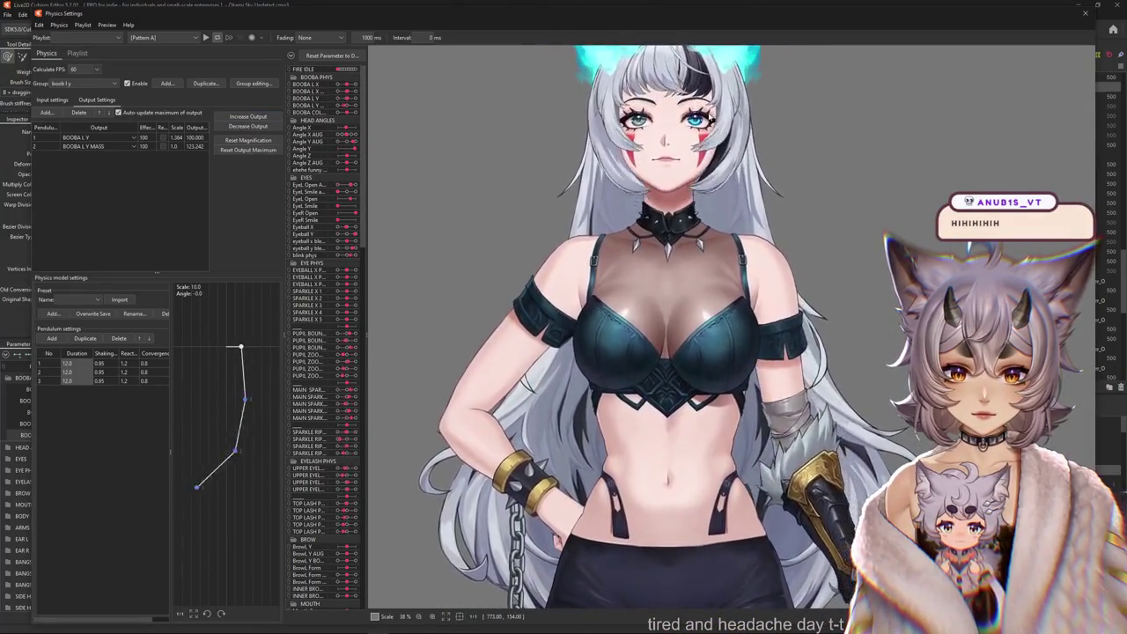
{"action": "mouse_move", "coordinate": [709, 118]}
{"action": "left_mouse_down"}
{"action": "mouse_move", "coordinate": [719, 371]}
{"action": "mouse_move", "coordinate": [700, 534]}
{"action": "left_mouse_up"}
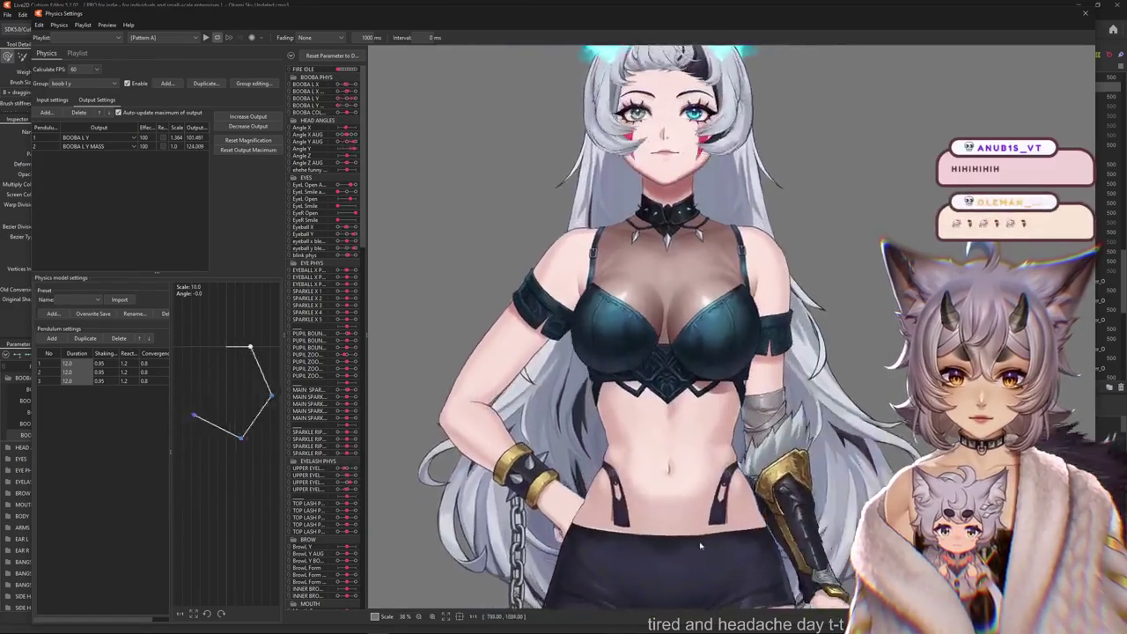
{"action": "left_click", "coordinate": [52, 100]}
{"action": "left_click", "coordinate": [92, 100]}
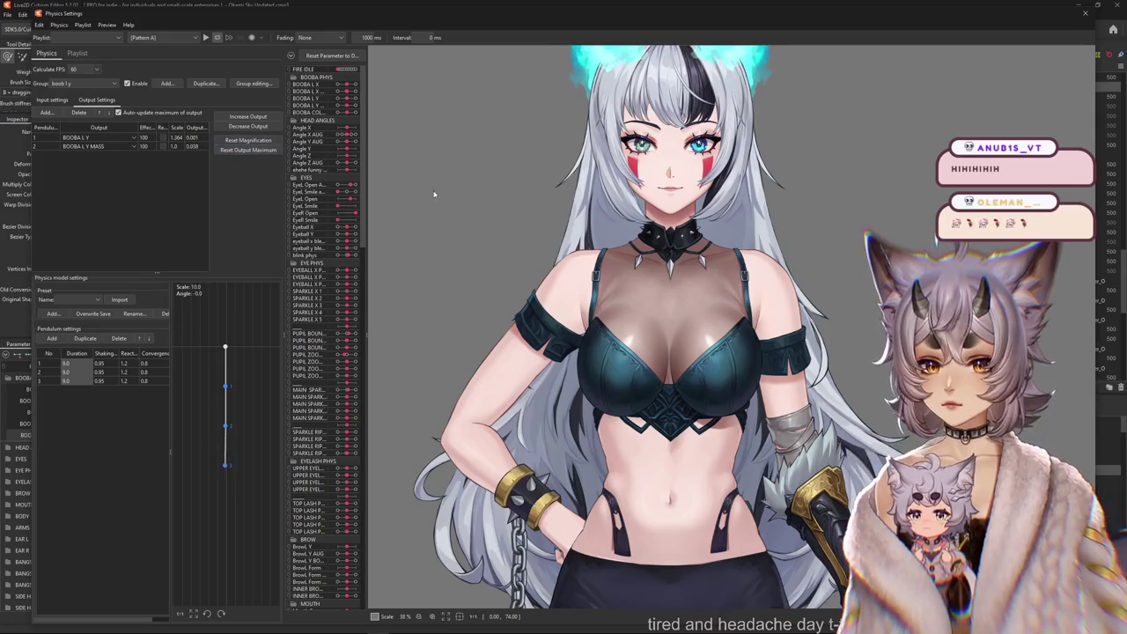
{"action": "left_click_drag", "start_coordinate": [369, 181], "coordinate": [710, 33]}
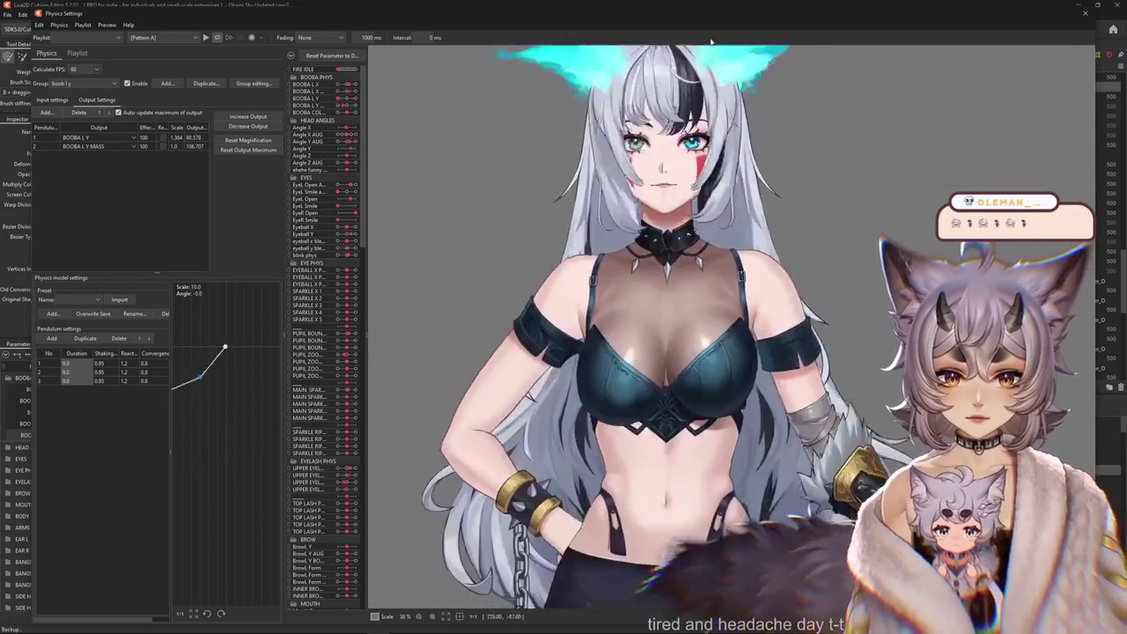
{"action": "mouse_move", "coordinate": [709, 33]}
{"action": "left_mouse_down"}
{"action": "mouse_move", "coordinate": [684, 555]}
{"action": "mouse_move", "coordinate": [687, 366]}
{"action": "mouse_move", "coordinate": [683, 414]}
{"action": "left_mouse_up"}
++++++++++
◆ **Exercise directions**
In repeating the lines above, keep the wording exact and leave every picture out.

◆ **Output for this task**
{"action": "mouse_move", "coordinate": [709, 118]}
{"action": "left_mouse_down"}
{"action": "mouse_move", "coordinate": [719, 371]}
{"action": "mouse_move", "coordinate": [700, 534]}
{"action": "left_mouse_up"}
{"action": "left_click", "coordinate": [52, 100]}
{"action": "left_click", "coordinate": [92, 100]}
{"action": "left_click_drag", "start_coordinate": [369, 181], "coordinate": [710, 33]}
{"action": "mouse_move", "coordinate": [709, 33]}
{"action": "left_mouse_down"}
{"action": "mouse_move", "coordinate": [684, 555]}
{"action": "mouse_move", "coordinate": [687, 366]}
{"action": "mouse_move", "coordinate": [683, 414]}
{"action": "left_mouse_up"}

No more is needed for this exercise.